Help! Parametric equation and distance...

[world of math]

HI everyone,
I got a problem I'm stuck on. It says:

A circle of radius 1 rolls around the circumference of a larger circle of radius 4. The epicycloid traced by the point on the circumference of the smaller circle is given by x=5cost-cos5t and y=5sint-sin5t. Find the distance travedled by the point on one complete trip about the larger circle.

So I graphed that parametric equation and it looks like a four-leafed clover. I'm not sure how exactly to start. Am I supposed integrate from a to b sqrt(1+(dx/dy)^2), like finding the length of the graph? How should I start this?

Thank you for any help!

 

[galactus]

parametric arc length is given by:

\(\displaystyle \L\\\int_{a}^{b}\sqrt{(\frac{dx}{dt})^{2}+(\frac{dy}{dt})^{2}}dt\)


There's something about the epicycloid that may prove easier

The resulting integral is a monster. So, just use

\(\displaystyle \L\\8(4+1)=40\) instead. It'll give you the same answer.

 

[world of math]

Thanks! I knew something was wrong with the formula I was using. However, I just noticed something strange. dx=-5sint+5sint, which cancels out to be 0. Same with dy, which is 5cost-5cost, canceling out to be 0 again. I think I did something wrong somewhere else again...any ideas? Thanks so much!

 

[galactus]

I just gave you a shortcut. I edited my post.
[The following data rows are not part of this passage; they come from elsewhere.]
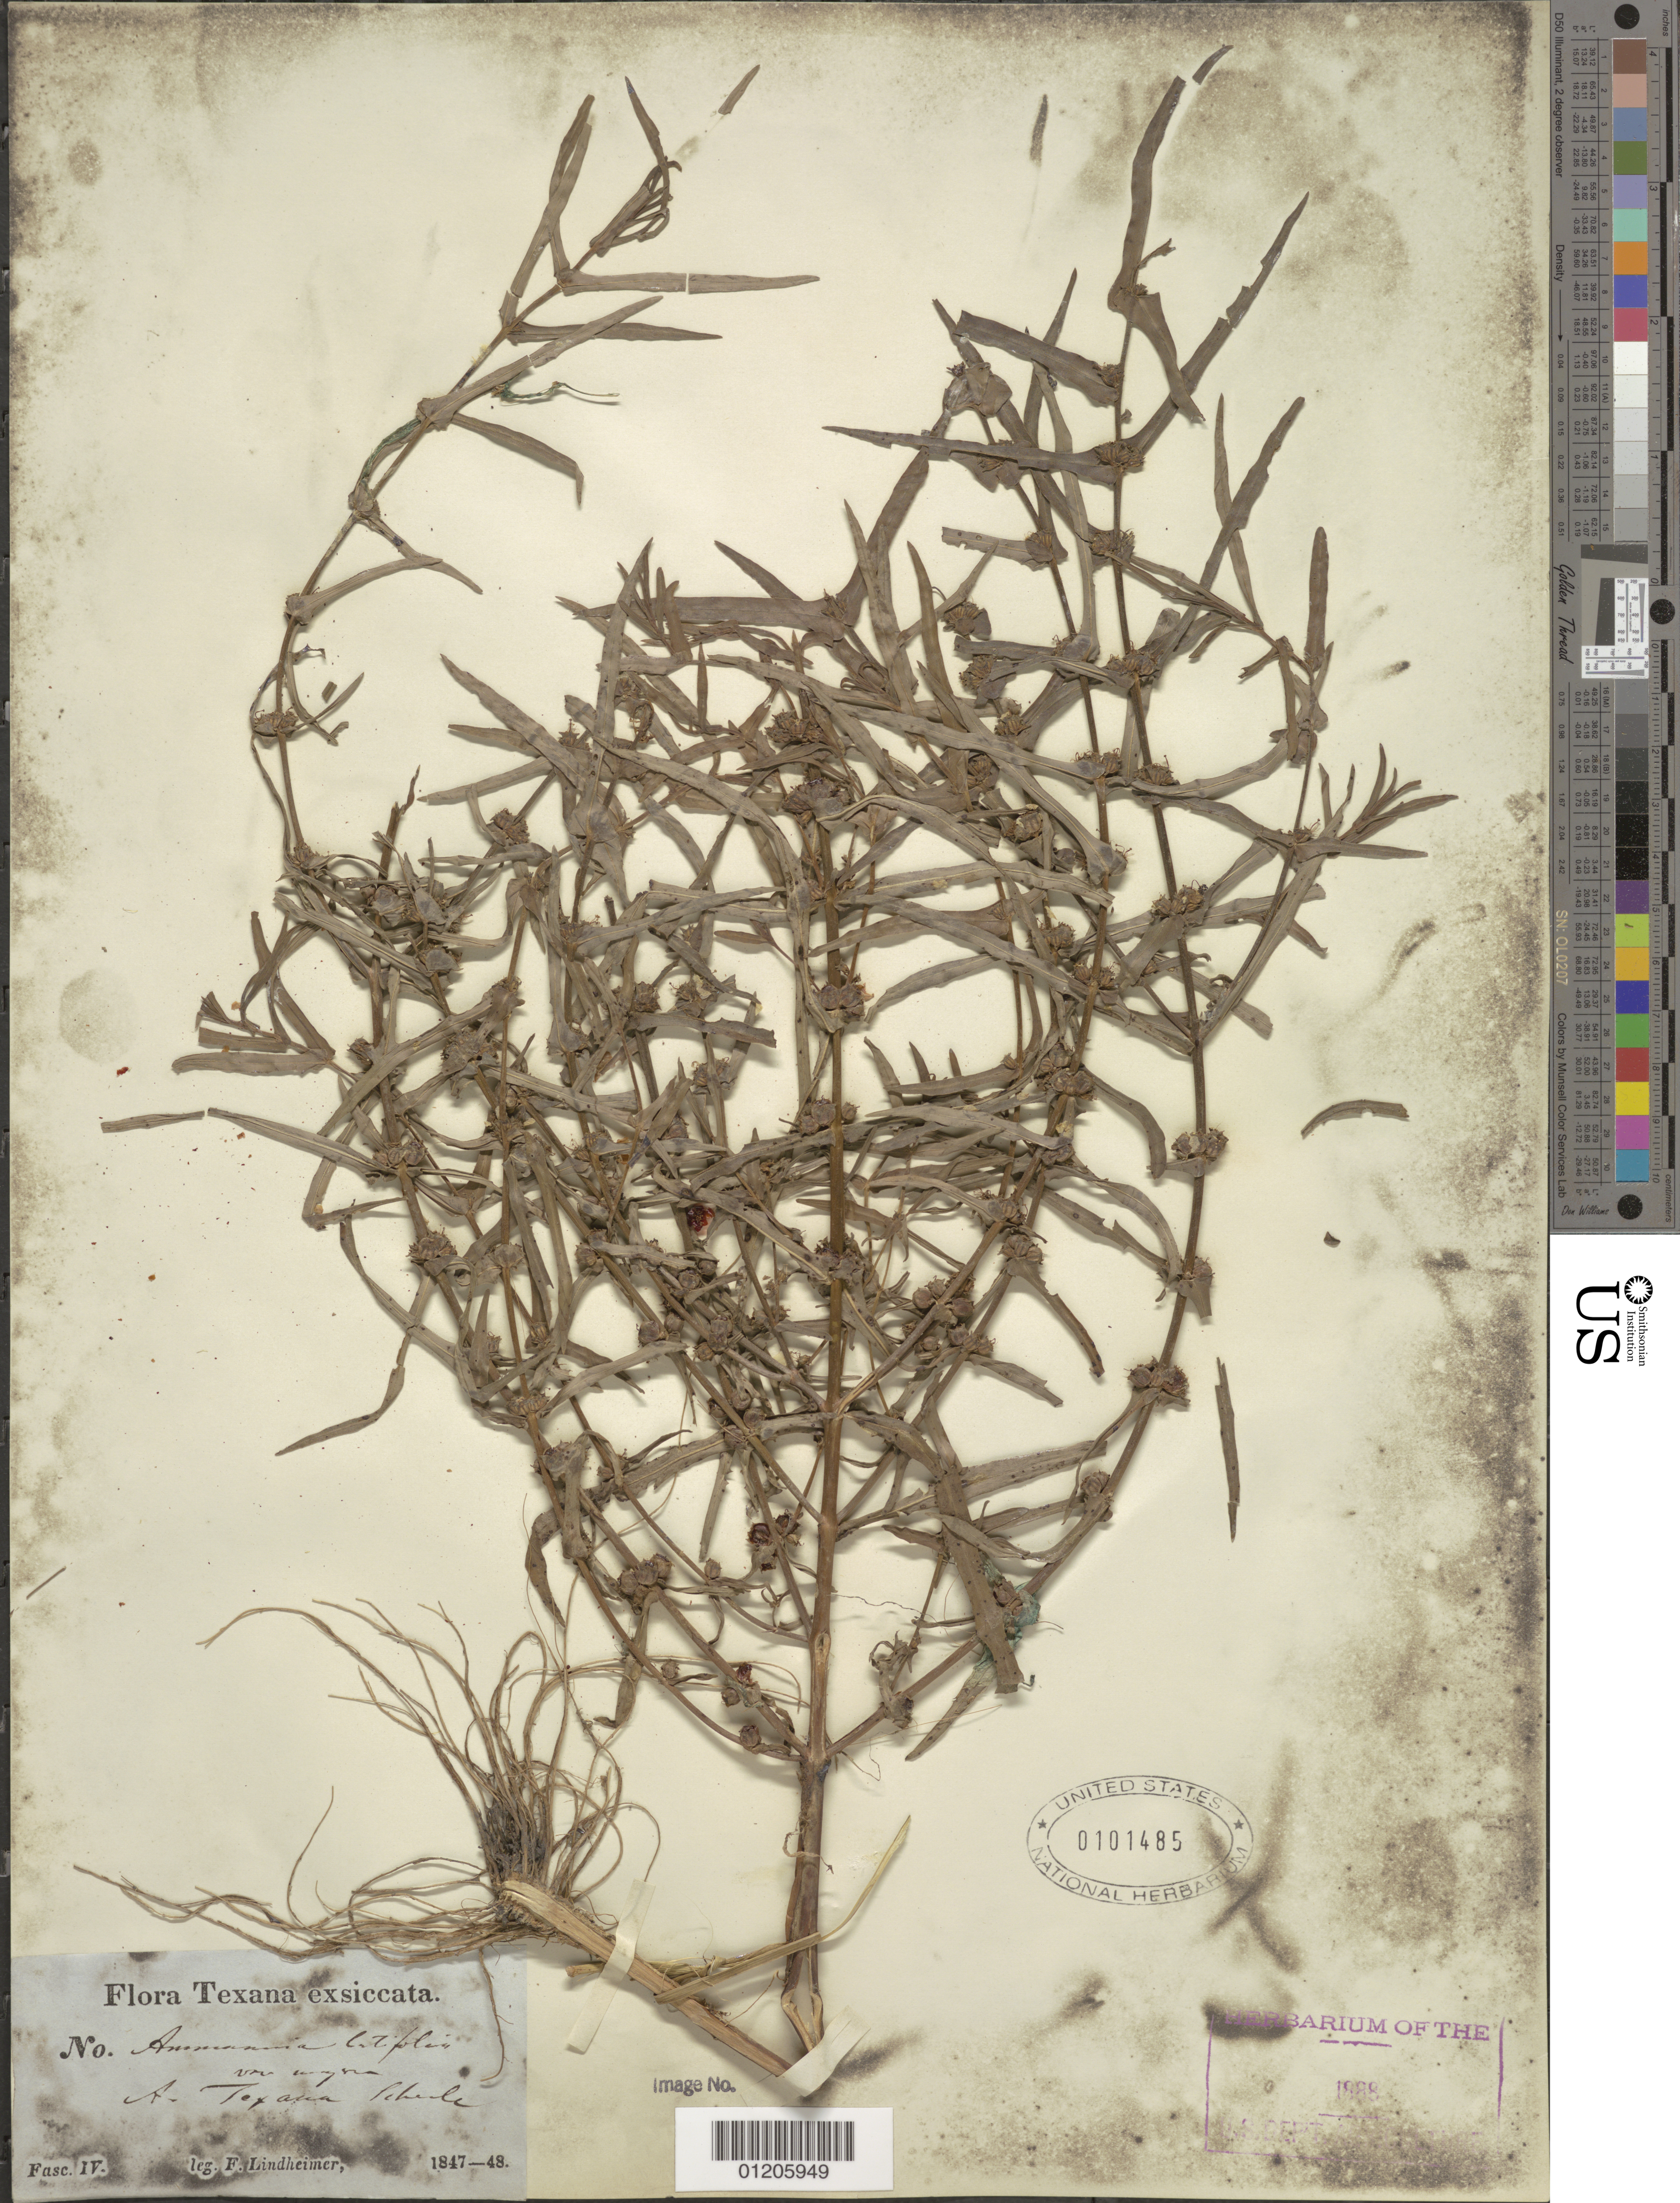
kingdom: Plantae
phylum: Tracheophyta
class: Magnoliopsida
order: Myrtales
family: Lythraceae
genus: Ammannia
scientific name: Ammannia coccinea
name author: Rottb.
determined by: Strong, Mark T., (BOT), Smithsonian Institution - National Museum of Natural History (UNITED STATES)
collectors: F. J. Lindheimer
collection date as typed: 1847 to -- -- 1848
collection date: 1847/1848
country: United States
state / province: Texas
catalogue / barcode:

And yes, you did something wrong with the differentiation.

\(\displaystyle \L\\\frac{d}{dt}[5cos(t)-cos(5t)]=5sin(5t)-5sin(t)\)

\(\displaystyle \L\\\frac{d}{dt}[5sin(t)-sin(5t)]=5cos(t)-5cos(5t)\)

 

[world of math]

Cool, I learned something new about epicycloids (my teacher never taught me about them before). I see now, thanks for all the help!

 

[galactus]

Actually, I was looking at your integral and it ain't bad.

At first glance I thought it was a monster but it simplifies nicely.

Let's expand the derivatives:

\(\displaystyle \L\\(5sin(5t)-5sin(t))^{2}+(5cos(t)-5cos(5t))^{2}\\=25sin^{2}(5t)-50sin(5t)sin(t)+25sin^{2}(t)+25cos^{2}(t)-50cos(t)cos(5t)+25cos^{2}(5t)\)

The \(\displaystyle sin^{2}+cos^{2}\) terms result to 1 and we have:

\(\displaystyle \L\\50-50(\underbrace{sin(5t)sin(t)+cos(t)cos(5t)}_{\text{cos(4t)}})\\=50(\underbrace{1-cos(4t)}_{\text{8sin^2tcos^2t}})\\=400sin^{2}(t)cos^{2}(t)\)

\(\displaystyle \L\\\sqrt{400sin^{2}(t)cos^{2}(t)}\\=20sin(t)cos(t)\\=10sin(2t)\)

So, we have:

\(\displaystyle \L\\40\int_{0}^{\frac{\pi}{2}}sin(2t)dt=\fbox{40}\)

 

[galactus]

You had better go with the integral. I am not 100% sure that easy formula will work all the way around. I worked that out rather quickly. It may not be a general case formula. I should amend my post.

I have been playing around with it and I believe a general rule appears to be \(\displaystyle \L\\8(a+b)\). Where a and b are the radii of the respective circles.